People have to find healthier ways to handle their mortality and lack of luck and success, and in so doing better protect themselves against further failure-inducing misinformation.
My position is not popular and is certainly not broadly regarded as socially acceptable, and so Chaplain Dr Murray has an understandable and common reservation about the idea that adults with imaginary friends are mentally ill if they're part of a megacult (religion):
As a philosopher and philosopher of science with some training in psychology and an AOS n the philosophy of psychology, I doubt that the DSMV is a correct representation of the real state of affairs. Like psychology itself, the DSM has some serious problems. Moreover, like all scientific resources, it is defeasible within the limits of the best experiments, methods, and data.
Note the reference to timely changes in the above APA information. One gets the impression that the eminent professoriate in charge of the DSM is aware there are social psychological issues around many of the handbook's current principles and positions. Yet the effect of the reproducibility crisis and the theory crisis (conceptual grounding by evidence and definition of concepts/terms in operationalisation) in psychological science (which to be fair, psychiatric neuroscience can disavow to some extent) is not yet corrected, and the premises of the basis of the stance of the DSM regarding faith and imaginary friends are, in my view, wrong, and are driven by inappropriate pragmatic and politically correct influence (that being said - the language used in the DSM regarding these issues is interesting in multiple ways in conceptual and inferential terms).
The DSM is not an immutable source of truth like the Bible is supposed to be (but of course the DSM beats the fictive screed of the Bible hands down), and it can be, and in this case is, wrong. I endorse optimistic metainduction about scientific theories, but I suspect that the DSM has been going in the wrong direction for the wrong reasons regarding the status of adults with imaginary omnipotent friends.

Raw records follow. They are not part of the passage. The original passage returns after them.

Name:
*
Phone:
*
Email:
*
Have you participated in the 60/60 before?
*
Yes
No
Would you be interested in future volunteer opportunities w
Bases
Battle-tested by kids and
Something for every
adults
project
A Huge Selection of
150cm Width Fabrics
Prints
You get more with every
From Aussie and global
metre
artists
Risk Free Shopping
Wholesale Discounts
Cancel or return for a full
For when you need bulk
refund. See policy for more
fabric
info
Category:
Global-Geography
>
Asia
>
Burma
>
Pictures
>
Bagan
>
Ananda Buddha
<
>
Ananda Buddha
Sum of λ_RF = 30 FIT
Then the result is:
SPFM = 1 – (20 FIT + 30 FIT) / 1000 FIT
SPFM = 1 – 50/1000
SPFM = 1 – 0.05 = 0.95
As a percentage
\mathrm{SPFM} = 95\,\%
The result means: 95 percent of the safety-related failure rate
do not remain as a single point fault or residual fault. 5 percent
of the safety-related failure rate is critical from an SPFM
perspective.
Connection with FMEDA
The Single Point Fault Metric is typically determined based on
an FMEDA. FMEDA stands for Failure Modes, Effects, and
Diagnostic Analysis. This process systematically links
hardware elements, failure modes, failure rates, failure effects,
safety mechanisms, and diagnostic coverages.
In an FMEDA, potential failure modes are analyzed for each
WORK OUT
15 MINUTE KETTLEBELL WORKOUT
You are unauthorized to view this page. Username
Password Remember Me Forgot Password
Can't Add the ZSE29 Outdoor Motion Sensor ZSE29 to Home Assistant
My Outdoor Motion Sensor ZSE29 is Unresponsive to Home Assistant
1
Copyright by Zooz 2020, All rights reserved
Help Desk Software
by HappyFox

So while he has reservations, Chaplain Dr Murray also puts an associated problem with reception of the DSM most eloquently (and I look forward to reading his book):
If there is one thing that social scientists, social psychologists, and philosophers of science often have difficulty with, it is the intersection of normative and descriptive claims and assertions (and premises and arguments.) The DSM is - both by design and incidentally - part of what social psychology must model to understand properly what is happening with the psychologies of individuals in societies (social science is focused on groups, whereas social psychology is focused upon the psychology of individuals in social groups.)
The DSM is not just a snapshot of the state of the art in psychological (more specifically and correctly - psychiatric) science - it's a snapshot that is inappropriately influenced by politics and cultural pragmatism. Issues around cultural cohesion and social psychology are very complex, and the science is not as 'hard' as something like physics (and even in physics there are big disagreements about very well proven theories like quantum mechanics).
Cognitive bias, confirmation bias, p-hacking, HARKing, and underpowered experiments were serious problems for psychological science in the last two decades for very complex psychological and social psychological (and financial, methodological, structural, and other systemic) reasons. The science is still certainly worthwhile, and will continue to progress towards an even more powerful contribution to human epistemology. Yet there will be many hypotheses - and many conclusions - thrown out and revised along the way.